_Исходный текст_.
===

И еще более впечатляющий показатель на крупном нефтегазовом месторождении Карачаганак (балансовые запасы нефти 1,2 млрд тонн, газа — 1,3 трлн кубометров). Здесь на «Казмунайгаз» пришлось всего 10%. Из примерно 10 млн тонн годовой нефтедобычи. Прочее поделили между собой Eni и Shell (по 29,25%) и Chevron (18%).
Таким образом, только эти три крупных проекта, фактически подконтрольные западным корпорациям, а не Казахстану, контролируют до 60% добычи и еще большую долю запасов нефти Казахстана.
Впрочем, не Западом единым. В 1997 году китайская нефтегазовая корпорация CNPC приобрела 66,7% акций казахстанского нефтегазодобывающего «Актобемунайгаз», позднее эта доля была увеличена до 84%.
Правда, условия здесь не столь чудесные, как для «белых господ». В отличие от проектов на Тенгизе и Карачаганаке, которые достались западным игрокам, руководство Казахстана прописало нормы о поставках нефти для переработки на внутренний рынок. В результате CNPC — единственная иностранная компания, которая поставляет нефть на все три НПЗ Казахстана по внутренним ценам.
Позже CNPC приобрела 100% в газонефтяном месторождении Северные Бузачи (218 млн тонн запасов), а также 67% компании PetroKazakhstan Inc. (33% добычных активов достались «Казмунайгазу»).
В 2004 году в Казахстан приходит китайская же Sinopec, получив доступ к месторождениям Сазанкурак, Мынтеке Южный и Междуреченское, Адайское и др.
В 2005 году приходит китайская CNODC, она получает контроль над Арысским месторождением.
Спецификой китайской экспансии стал приход помимо «профессиональных» нефтяников инвестиционных компаний: CITIC Group (месторождение Каражамбас), China Investment Corp. (приобрела 11% в «Разведка Добыча “Казмунайгаз”»). Эти сделки совершались при участии «Казмунайгаза», который становился, таким образом, партнером китайцев.
По той же схеме создания СП с «Казмунайгазом» продолжают свою экспансию и китайские нефтяники. CNPC получил 50% «Мангистаумунайгаза» (балансовые запасы — порядка 1,1 млрд тонн, добыча — свыше 6 млн тонн в год), а SINOPEC — 50% в Caspian Investments Resources (имела доли в месторождениях совокупным объемом запасов свыше 100 млн тонн).

===

_Фрагменты данных_.
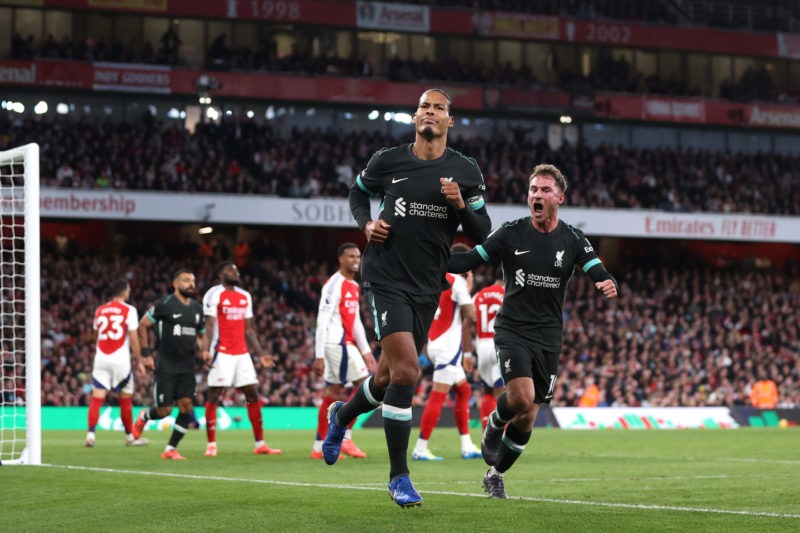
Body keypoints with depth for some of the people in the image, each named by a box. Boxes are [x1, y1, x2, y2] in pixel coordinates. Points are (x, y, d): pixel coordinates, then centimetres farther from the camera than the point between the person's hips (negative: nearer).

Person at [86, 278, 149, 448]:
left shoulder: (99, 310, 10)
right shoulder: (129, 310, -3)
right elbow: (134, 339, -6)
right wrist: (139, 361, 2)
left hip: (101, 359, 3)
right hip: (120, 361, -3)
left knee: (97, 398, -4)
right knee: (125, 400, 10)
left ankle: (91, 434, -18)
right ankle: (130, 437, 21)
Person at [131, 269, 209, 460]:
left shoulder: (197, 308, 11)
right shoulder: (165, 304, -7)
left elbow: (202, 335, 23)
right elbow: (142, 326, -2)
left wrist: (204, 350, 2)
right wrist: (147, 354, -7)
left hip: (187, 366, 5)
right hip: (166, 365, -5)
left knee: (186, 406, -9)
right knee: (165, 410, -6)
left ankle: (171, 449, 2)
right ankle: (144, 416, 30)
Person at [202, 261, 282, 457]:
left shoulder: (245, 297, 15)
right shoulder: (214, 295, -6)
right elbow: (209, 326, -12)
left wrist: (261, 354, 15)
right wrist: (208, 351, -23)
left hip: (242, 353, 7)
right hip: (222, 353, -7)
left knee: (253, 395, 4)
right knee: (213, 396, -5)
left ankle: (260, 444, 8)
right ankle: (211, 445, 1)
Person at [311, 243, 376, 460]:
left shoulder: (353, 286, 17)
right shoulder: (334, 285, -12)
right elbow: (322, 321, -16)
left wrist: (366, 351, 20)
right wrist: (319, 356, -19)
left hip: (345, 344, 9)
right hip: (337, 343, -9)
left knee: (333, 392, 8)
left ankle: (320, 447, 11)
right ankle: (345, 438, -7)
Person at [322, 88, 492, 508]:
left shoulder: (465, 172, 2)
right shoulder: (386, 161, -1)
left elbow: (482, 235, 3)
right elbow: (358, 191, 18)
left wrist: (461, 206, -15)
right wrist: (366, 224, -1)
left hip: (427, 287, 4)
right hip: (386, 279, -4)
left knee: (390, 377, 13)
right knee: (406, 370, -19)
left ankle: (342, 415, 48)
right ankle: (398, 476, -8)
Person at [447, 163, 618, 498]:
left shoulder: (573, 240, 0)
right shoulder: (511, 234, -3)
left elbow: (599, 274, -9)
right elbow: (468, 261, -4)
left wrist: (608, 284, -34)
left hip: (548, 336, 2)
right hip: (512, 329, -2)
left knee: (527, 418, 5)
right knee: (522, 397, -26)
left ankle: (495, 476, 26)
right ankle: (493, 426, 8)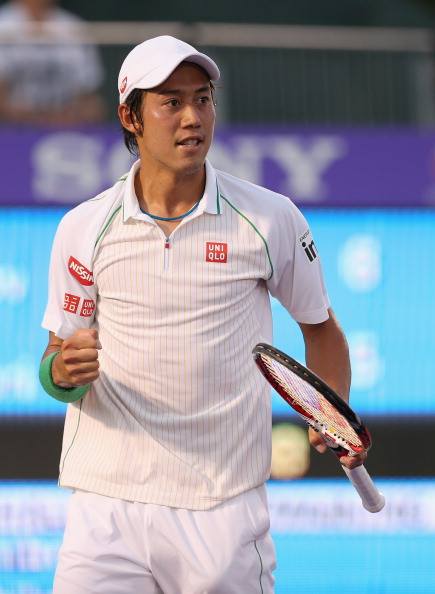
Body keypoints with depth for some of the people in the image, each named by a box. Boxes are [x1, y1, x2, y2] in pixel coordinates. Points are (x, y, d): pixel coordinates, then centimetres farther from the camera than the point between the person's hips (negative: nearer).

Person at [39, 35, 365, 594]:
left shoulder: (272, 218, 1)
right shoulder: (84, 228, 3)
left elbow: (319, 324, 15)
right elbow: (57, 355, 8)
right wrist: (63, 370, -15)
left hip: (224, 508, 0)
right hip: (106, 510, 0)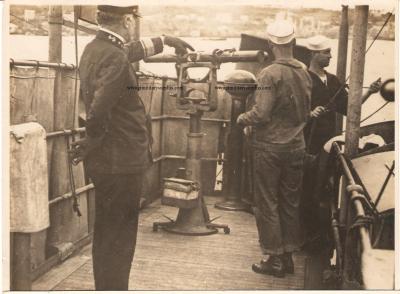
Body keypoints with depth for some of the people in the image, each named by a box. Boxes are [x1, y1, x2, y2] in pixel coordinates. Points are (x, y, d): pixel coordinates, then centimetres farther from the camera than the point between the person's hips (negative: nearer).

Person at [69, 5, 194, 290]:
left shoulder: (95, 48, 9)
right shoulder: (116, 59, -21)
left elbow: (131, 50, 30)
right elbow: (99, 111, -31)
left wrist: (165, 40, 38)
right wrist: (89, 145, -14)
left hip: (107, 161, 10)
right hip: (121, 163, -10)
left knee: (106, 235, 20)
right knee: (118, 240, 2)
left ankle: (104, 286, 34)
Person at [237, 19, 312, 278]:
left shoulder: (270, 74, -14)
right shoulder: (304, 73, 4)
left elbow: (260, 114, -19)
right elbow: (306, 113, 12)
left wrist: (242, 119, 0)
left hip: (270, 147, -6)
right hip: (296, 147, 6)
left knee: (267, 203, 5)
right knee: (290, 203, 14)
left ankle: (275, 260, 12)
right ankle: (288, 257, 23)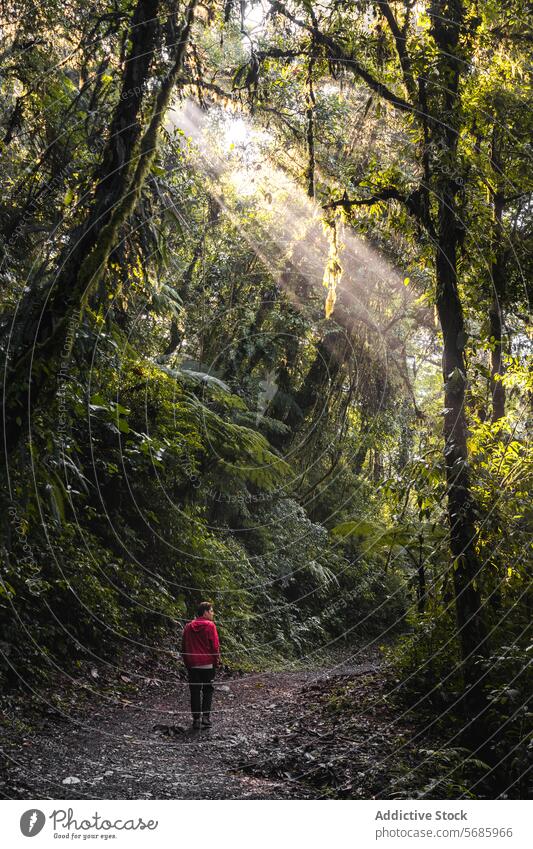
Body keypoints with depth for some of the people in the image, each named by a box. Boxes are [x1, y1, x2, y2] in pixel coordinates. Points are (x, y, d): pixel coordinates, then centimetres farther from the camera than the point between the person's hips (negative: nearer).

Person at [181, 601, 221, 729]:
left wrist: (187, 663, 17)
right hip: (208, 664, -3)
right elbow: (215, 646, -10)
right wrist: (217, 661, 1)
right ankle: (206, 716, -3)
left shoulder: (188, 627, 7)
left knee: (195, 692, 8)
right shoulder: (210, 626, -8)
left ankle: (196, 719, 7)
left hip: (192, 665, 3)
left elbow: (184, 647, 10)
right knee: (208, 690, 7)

===

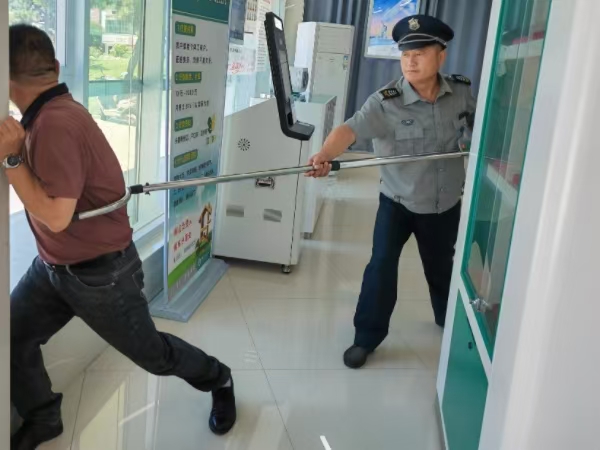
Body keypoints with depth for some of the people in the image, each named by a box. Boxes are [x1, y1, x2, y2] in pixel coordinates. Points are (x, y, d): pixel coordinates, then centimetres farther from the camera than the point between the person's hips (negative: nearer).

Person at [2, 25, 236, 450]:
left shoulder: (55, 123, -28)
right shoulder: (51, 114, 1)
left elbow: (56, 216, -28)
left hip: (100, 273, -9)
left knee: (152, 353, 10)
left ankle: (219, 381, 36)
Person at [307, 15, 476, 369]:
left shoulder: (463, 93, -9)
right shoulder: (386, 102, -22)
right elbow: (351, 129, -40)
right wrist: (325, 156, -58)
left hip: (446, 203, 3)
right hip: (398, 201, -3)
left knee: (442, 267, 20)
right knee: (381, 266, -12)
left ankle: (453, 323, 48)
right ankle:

===

_Задания_.
#1 Какую долю акций «Актобемунайгаз» приобрела корпорация CNPC в 1997 году согласно исходному тексту?
#2 Переведите на английский язык следующее предложение из исходного текста: «В 2005 году приходит китайская CNODC, она получает контроль над Арысским месторождением».
Опирайтесь исключительно на исходный текст, не обращаясь к записям.

_Ответы_.
#1 66,7% акций.

#2 In 2005, the Chinese company CNODC arrived and gained control of the Arys field.